A day tour of the island reveals many contradictions: calm snorkelers’ coves that contrast with pounding white-tipped surf, and craggy misted peaks descending to baking volcanic plateaux. Five-star resorts sit alongside shrimp shacks, and crops of sweet sugar and pineapple do battle for space against bitter coffee and smooth macadamia. In the north, I fall in love with the sacred Waimea Valley, where lush monkey pod canopies shade ancient archaeological sites, and the protected ’alae’ula resides (the Hawaiian moorhen – not unlike New Zealand’s pukeko).
‘I did the marathon,’ I tell my Waimea guide.

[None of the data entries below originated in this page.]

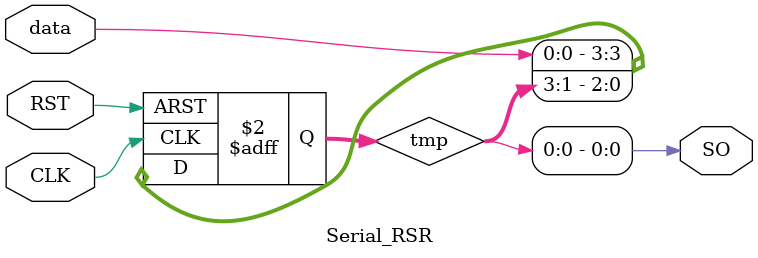
<source format=v>
`timescale 1ns / 1ps


module Serial_RSR #(parameter BITS = 4)
                   (input data,
                    input CLK, RST,
                    output SO);
    reg [BITS-1:0] tmp; 
    always @(posedge CLK or posedge RST) begin
        if(RST) tmp <= 0;
        else tmp <= {data, tmp[BITS-1:1]};
    end
    assign SO = tmp[0];
endmodule

</source>
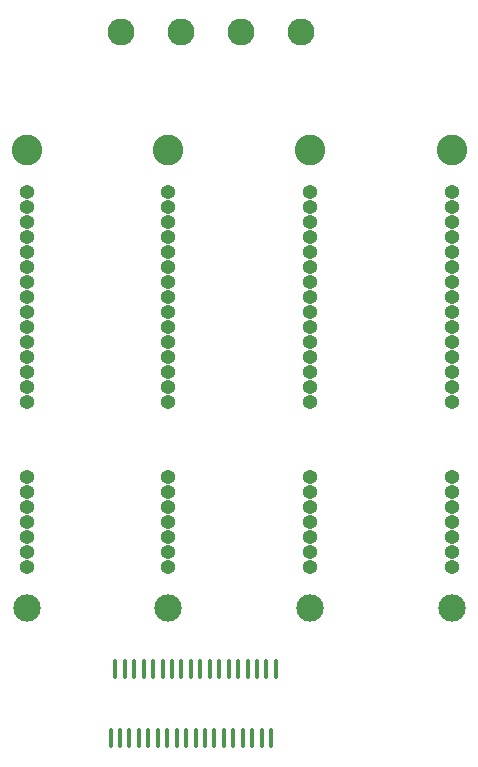
<source format=gbr>
%TF.GenerationSoftware,KiCad,Pcbnew,9.0.0-250-g02b756189b*%
%TF.CreationDate,2025-03-19T23:20:47-05:00*%
%TF.ProjectId,SSDTray,53534454-7261-4792-9e6b-696361645f70,rev?*%
%TF.SameCoordinates,Original*%
%TF.FileFunction,Soldermask,Bot*%
%TF.FilePolarity,Negative*%
%FSLAX46Y46*%
G04 Gerber Fmt 4.6, Leading zero omitted, Abs format (unit mm)*
G04 Created by KiCad (PCBNEW 9.0.0-250-g02b756189b) date 2025-03-19 23:20:47*
%MOMM*%
%LPD*%
G01*
G04 APERTURE LIST*
%ADD10C,2.311400*%
%ADD11C,2.590800*%
%ADD12O,1.270000X1.168400*%
%ADD13O,0.350000X1.800000*%
%ADD14C,2.286000*%
G04 APERTURE END LIST*
D10*
%TO.C,J2*%
X46000000Y-155289998D03*
D11*
X46000000Y-116560002D03*
D12*
X46000000Y-137830000D03*
X46000000Y-136560000D03*
X46000000Y-135290000D03*
X46000000Y-134020000D03*
X46000000Y-132750000D03*
X46000000Y-131480000D03*
X46000000Y-130210000D03*
X46000000Y-128940000D03*
X46000000Y-127670000D03*
X46000000Y-126400000D03*
X46000000Y-125130000D03*
X46000000Y-123860000D03*
X46000000Y-122590000D03*
X46000000Y-121320000D03*
X46000000Y-120050000D03*
X46000000Y-151800000D03*
X46000000Y-150530000D03*
X46000000Y-149260000D03*
X46000000Y-147990000D03*
X46000000Y-146720000D03*
X46000000Y-145450000D03*
X46000000Y-144180000D03*
%TD*%
D10*
%TO.C,J3*%
X58000000Y-155289998D03*
D11*
X58000000Y-116560002D03*
D12*
X58000000Y-137830000D03*
X58000000Y-136560000D03*
X58000000Y-135290000D03*
X58000000Y-134020000D03*
X58000000Y-132750000D03*
X58000000Y-131480000D03*
X58000000Y-130210000D03*
X58000000Y-128940000D03*
X58000000Y-127670000D03*
X58000000Y-126400000D03*
X58000000Y-125130000D03*
X58000000Y-123860000D03*
X58000000Y-122590000D03*
X58000000Y-121320000D03*
X58000000Y-120050000D03*
X58000000Y-151800000D03*
X58000000Y-150530000D03*
X58000000Y-149260000D03*
X58000000Y-147990000D03*
X58000000Y-146720000D03*
X58000000Y-145450000D03*
X58000000Y-144180000D03*
%TD*%
D10*
%TO.C,J4*%
X70000000Y-155289998D03*
D11*
X70000000Y-116560002D03*
D12*
X70000000Y-137830000D03*
X70000000Y-136560000D03*
X70000000Y-135290000D03*
X70000000Y-134020000D03*
X70000000Y-132750000D03*
X70000000Y-131480000D03*
X70000000Y-130210000D03*
X70000000Y-128940000D03*
X70000000Y-127670000D03*
X70000000Y-126400000D03*
X70000000Y-125130000D03*
X70000000Y-123860000D03*
X70000000Y-122590000D03*
X70000000Y-121320000D03*
X70000000Y-120050000D03*
X70000000Y-151800000D03*
X70000000Y-150530000D03*
X70000000Y-149260000D03*
X70000000Y-147990000D03*
X70000000Y-146720000D03*
X70000000Y-145450000D03*
X70000000Y-144180000D03*
%TD*%
D10*
%TO.C,J1*%
X34000000Y-155289998D03*
D11*
X34000000Y-116560002D03*
D12*
X34000000Y-137830000D03*
X34000000Y-136560000D03*
X34000000Y-135290000D03*
X34000000Y-134020000D03*
X34000000Y-132750000D03*
X34000000Y-131480000D03*
X34000000Y-130210000D03*
X34000000Y-128940000D03*
X34000000Y-127670000D03*
X34000000Y-126400000D03*
X34000000Y-125130000D03*
X34000000Y-123860000D03*
X34000000Y-122590000D03*
X34000000Y-121320000D03*
X34000000Y-120050000D03*
X34000000Y-151800000D03*
X34000000Y-150530000D03*
X34000000Y-149260000D03*
X34000000Y-147990000D03*
X34000000Y-146720000D03*
X34000000Y-145450000D03*
X34000000Y-144180000D03*
%TD*%
D13*
%TO.C,J5*%
X41500000Y-160500000D03*
X42300001Y-160500000D03*
X43099999Y-160500000D03*
X43900000Y-160500000D03*
X44699999Y-160500000D03*
X45500000Y-160500000D03*
X46300001Y-160500000D03*
X47099999Y-160500000D03*
X47900000Y-160500000D03*
X48699998Y-160500000D03*
X49499999Y-160500000D03*
X50300000Y-160500000D03*
X51099999Y-160500000D03*
X51900000Y-160500000D03*
X52699998Y-160500000D03*
X53499999Y-160500000D03*
X54300000Y-160500000D03*
X55099998Y-160500000D03*
X41100001Y-166320001D03*
X41899999Y-166320001D03*
X42700000Y-166320001D03*
X43500001Y-166320001D03*
X44299999Y-166320001D03*
X45100000Y-166320001D03*
X45899999Y-166320001D03*
X46700000Y-166320001D03*
X47500001Y-166320001D03*
X48299999Y-166320001D03*
X49100000Y-166320001D03*
X49899998Y-166320001D03*
X50699999Y-166320001D03*
X51499998Y-166320001D03*
X52299999Y-166320001D03*
X53100000Y-166320001D03*
X53899998Y-166320001D03*
X54699999Y-166320001D03*
%TD*%
D14*
%TO.C,U1*%
X57240000Y-106500000D03*
X52160000Y-106500000D03*
X47080000Y-106500000D03*
X42000000Y-106500000D03*
%TD*%
M02*

</source>
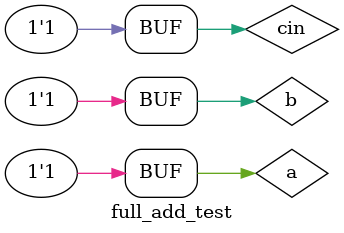
<source format=v>
module full_add_test;
reg a,b,cin;
wire s,cout;
full_add_str inst(.a(a),.b(b),.cin(cin),.cout(cout),.s(s));
initial begin
a=1'b0;b=1'b0;cin=1'b0;
#100
a=1'b0;b=1'b0;cin=1'b1;
#100
a=1'b0;b=1'b1;cin=1'b0;
#100
a=1'b0;b=1'b1;cin=1'b1;
#100
a=1'b1;b=1'b0;cin=1'b0;
#100
a=1'b1;b=1'b0;cin=1'b1;
#100
a=1'b1;b=1'b1;cin=1'b0;
#100
a=1'b1;b=1'b1;cin=1'b1;
end
endmodule

</source>
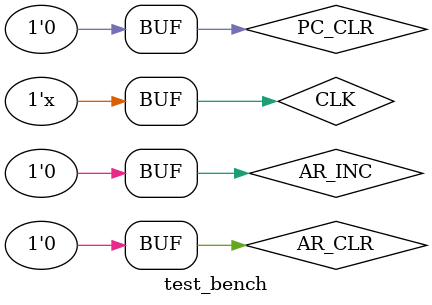
<source format=v>
`timescale 1ns / 1ps

module test_bench;

reg CLK;
wire [7:0] timing_signals;
reg [7:0] timing;

reg PC_INC; 
reg PC_CLR; 
reg PC_LD; 
reg [3:0] PC_IN;
wire [3:0] PC_OUT;

reg AR_INC; 
reg AR_CLR; 
reg AR_LD; 
reg [3:0] AR_IN;
wire [3:0] AR_OUT;

reg RW_memory;
reg [7:0] DataIN_tb;
wire [7:0] DataBus_tb;


reg [7:0] Decoded_OPcode;
reg I_bit;

reg r;
reg indirect_memory;
reg direct_memory;

wire AC_CLR;
wire AC_COM;
wire AC_CIR;
wire AC_CIL;
reg [7:0] AC_IN;
reg AC_LD;
wire [7:0] AC_OUT;

reg DR_INC; 
reg DR_CLR; 
reg DR_LD; 
reg [7:0] DR_IN;
wire [7:0] DR_OUT;


initial begin
    
    CLK = 1'b1;
    
    PC_INC = 1'b0;
    PC_CLR = 1'b0;
    PC_LD  = 1'b0;
    PC_IN  = 4'b0;
    
    AR_INC = 1'b0;
    AR_CLR = 1'b0;
    AR_LD  = 1'b0;
    
    AC_LD = 1'b0;
end

always #5 CLK = ~CLK;

sequence_counter SC (
    .CLK(CLK),
    .CLR(r),
    .T(timing_signals)
);

PC_program_counter PC (
    .clk_clock(CLK),
    .INR_increment(PC_INC),
    .CLR_clear(PC_CLR),
    .LD_load(PC_LD),
    .PC_input(PC_IN),
    .PC_output(PC_OUT)   
);

AR_address_register AR (
    .clk_clock(CLK),
    .INR_increment(AR_INC),
    .CLR_clear(AR_CLR),
    .LD_load(AR_LD),
    .AR_input(AR_IN),
    .AR_output(AR_OUT)   
);

RAM ram_t(
    .address(AR_OUT),
    .CLK(CLK),
    .R_W(RW_memory),
    .Data_Bus(DataBus_tb)
);

register_reference_instructions AC_instructions(
    .CLK(CLK),
    .r(r),
    .T3(timing[3]),
    .B(AR_OUT),
    .clear_AC(AC_CLR),
    .COM_AC(AC_COM),
    .CIR_AC(AC_CIR),
    .CIL_AC(AC_CIL)
    );
    
AC_accumulator AC(
    .CLK(CLK),
    .input_data(AC_IN),
    .LD_load(AC_LD),   
    .CLR_clear(AC_CLR),
    .COM_complement(AC_COM),
    .CIR_circulateR(AC_CIR),
    .CIL_circulateL(AC_CIL),
    .AC_output(AC_OUT)
);

    
DR_data_register DR(
    .clk_clock(CLK),
    //.INR_increment(DR_INC),
    //.CLR_clear(DR_CLR),
    //.LD_load(DR_LD),
    .DR_input(DR_IN),
    .DR_output(DR_OUT) 
);

assign DataBus_tb = RW_memory ? 'hzz : DataIN_tb;

always @(posedge CLK) begin
    timing = timing_signals;
    r = Decoded_OPcode[7] && timing[3];
    indirect_memory = (~Decoded_OPcode[7]) && timing[3] && I_bit;
    direct_memory = (~Decoded_OPcode[7]) && timing[3] && (~I_bit);
end 

always @(posedge timing[0])
begin
    AR_IN <= PC_OUT;
    AR_LD <= 1'b1;
    #1 AR_LD <= 1'b0;  
end
always @(posedge timing[1])
begin
    RW_memory = 1'b1;
    PC_INC <= 1'b1;
    #1 PC_INC <= 1'b0; 
end

always @(posedge timing[2])
begin
    AR_IN <= DataBus_tb[3:0];
    I_bit <= DataBus_tb[7];
    case (DataBus_tb[6:4])
        3'b000: Decoded_OPcode <= 8'h01; 
        3'b001: Decoded_OPcode <= 8'h02;  
        3'b010: Decoded_OPcode <= 8'h04; 
        3'b011: Decoded_OPcode <= 8'h08; 
        3'b100: Decoded_OPcode <= 8'h10; 
        3'b101: Decoded_OPcode <= 8'h20; 
        3'b110: Decoded_OPcode <= 8'h40;
        3'b111: Decoded_OPcode <= 8'h80; 
        default: Decoded_OPcode <= 8'h00; 
    endcase 
    AR_LD <= 1'b1;
    #1 AR_LD <= 1'b0;       
end

always @(posedge indirect_memory) 
begin   
    AR_IN <= DataBus_tb[3:0];
    AR_LD <= 1'b1;
    #1 AR_LD <= 1'b0; 
end

always @(posedge direct_memory)
begin
    #10;
end

always @(posedge timing[4])
    begin
        if(Decoded_OPcode[0] || Decoded_OPcode[1] || Decoded_OPcode[2]) begin
            AR_IN <= DataBus_tb[3:0];
            AR_LD <= 1'b1; 
            DR_IN <= DataBus_tb[7:0];
            #1 AR_LD <= 1'b0;
        end else if (Decoded_OPcode[3]) begin   // STA (Store Accumulator)
           RW_memory <= 1'b0;
           DataIN_tb <= AC_OUT;
           r <= 1'b1;
           #1 r <= 1'b0;
           #9 RW_memory <= 1'b1;
        end else if (Decoded_OPcode[4]) begin   // BUN (Branch)
           PC_IN <= AR_OUT;
           PC_LD <= 1'b1;
           r <= 1'b1;
           #1 PC_LD <= 1'b0;
           r <= 1'b0;
        end 
end 
always @(posedge timing[5]) begin
    if(Decoded_OPcode[0]) begin      //AND (and logical operation)
        AC_LD <= 1'b1;
        AC_IN <= AC_OUT & DR_OUT;
        r <= 1'b1;
        #1 AC_LD <= 1'b0;
        r <= 1'b0;
    end else if(Decoded_OPcode[1]) begin  // ADD (sum operation)
        AC_LD <= 1'b1;
        AC_IN <= AC_OUT + DR_OUT;
        r <= 1'b1;
        #1 AC_LD <= 1'b0;
        r <= 1'b0;   
    end else if(Decoded_OPcode[2]) begin  // LDA (load accumulator)
        AC_LD <= 1'b1;  
        AC_IN <= DR_OUT;
        r <= 1'b1;
        #1 AC_LD <= 1'b0;
        r <= 1'b0; 
    end
end

  
endmodule


</source>
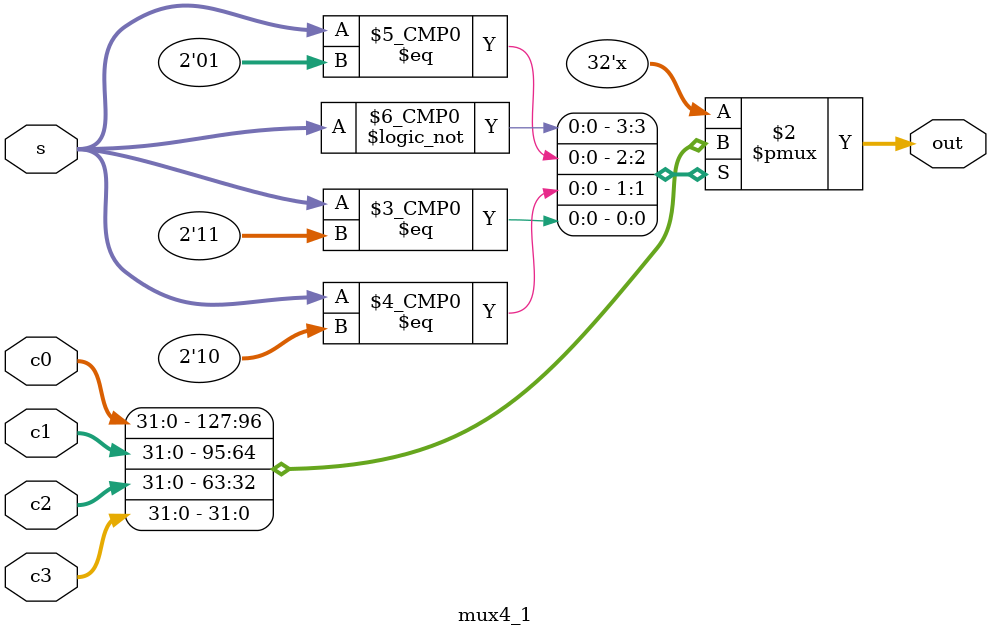
<source format=sv>
module mux16_1 // 16 to one mux
	(
						input AVL_CS,
						input [3:0] s,
						input [31:0] c0,
						input [31:0] c1,
						input [31:0] c2,
						input [31:0] c3,
						input [31:0] c4,
						input [31:0] c5,
						input [31:0] c6,
						input [31:0] c7,
						input [31:0] c8,
						input [31:0] c9,
						input [31:0] c10,
						input [31:0] c11,
						input [31:0] c12,
						input [31:0] c13,
						input [31:0] c14,
						input [31:0] c15,
						output logic [31:0] out
						);

always_comb begin
	if(1)
		begin
			case(s)
				4'b0000 : out = c0;
				4'b0001 : out = c1;
				4'b0010 : out = c2;
				4'b0011 : out = c3;
				4'b0100 : out = c4;
				4'b0101 : out = c5;
				4'b0110 : out = c6;
				4'b0111 : out = c7;
				4'b1000 : out = c8;
				4'b1001 : out = c9;
				4'b1010 : out = c10;
				4'b1011 : out = c11;
				4'b1100 : out = c12;
				4'b1101 : out = c13;
				4'b1110 : out = c14;
				4'b1111 : out = c15;
				default : out = 32'b0;
			endcase
	end
	else
		begin
			out = 32'b0;
		end
end
endmodule

module mux9_1 // nine to one mux
	(
						input [3:0] s,
						input [127:0] c0,
						input [127:0] c1,
						input [127:0] c2,
						input [127:0] c3,
						input [127:0] c4,
						input [127:0] c5,
						input [127:0] c6,
						input [127:0] c7,
						input [127:0] c8,
						output logic [127:0] out
						);

always_comb
		begin
			case(s)
				4'b1001 : out = c0;
				4'b1000 : out = c1;
				4'b0111 : out = c2;
				4'b0110 : out = c3;
				4'b0101 : out = c4;
				4'b0100 : out = c5;
				4'b0011 : out = c6;
				4'b0010 : out = c7;
				4'b0001 : out = c8;
				default : out = 128'b0;
			endcase
		end
endmodule

module mux4_1 // nine to one mux
	(
						input [1:0] s,
						input [31:0] c0,
						input [31:0] c1,
						input [31:0] c2,
						input [31:0] c3,
						output logic [31:0] out
						);

always_comb
		begin
			case(s)
				4'b0000 : out = c0;
				4'b0001 : out = c1;
				4'b0010 : out = c2;
				4'b0011 : out = c3;
				default : out = 32'b0;
			endcase
		end
endmodule

</source>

He did, too. Kindred spirits, we bemoan our niggly knees as we stroll the beautiful Arboretum, home to over 5000 tropical plant species. He points out the cannonball tree laden with its eponymous gourds; the fresh red coffee beans, and glossy black peppercorns on the vine. On an upper trail, a kilometre into the valley, the Waihi Falls create a natural swimming hole.
I wisely submit to a post-marathon therapeutic massage, a brutal fusion of Swedish, Shiatsu and Lomi-lomi techniques. It’s incredible, and away from the resort, affordable too. I devise a game of spot-the-marathoner. Could that be a marathoner cooling off by the pool, ordering sushi, learning to paddleboard, or browsing the International Market, I wonder? Yellow shirts are the norm at the Ala Moana Centre, as I tear around the 250 air-conditioned specialist stores in search of last-minute pressies, but only a handful are at the Honolulu Aquarium watching the endangered monk seal loaf in the sun, and even fewer take advantage of happy hour at Moose McGillycuddy’s Irish Pub. At Pearl Harbour, I forget to look, too moved by the submerged battleship Arizona, the final resting place of more than one thousand Americans. By the end of the week, diminishing numbers of pineapple shirts tell me it’s time to go.
‘I did the marathon!’ I tell everyone when I’m home again, delighted to get my precious shell lei through customs. I extend the holiday by declaring ours an Hawaiian Christmas, mixing up mai tais, and serving barbequed fish and thick slices of pineapple. The children get Hawaiian print boardies and fake frangipani hairclips from the International Market. My brother-in-law seems satisfied with his souvenir Outrigger shaker. I needn’t have splashed out on the cocktail ingredients, after all.
Naturally, there is no such thing as Christmas without Bing: no one gets off that easily. Even in Hawaii, Bing reigns supreme. So Mele Kalikimaka to you.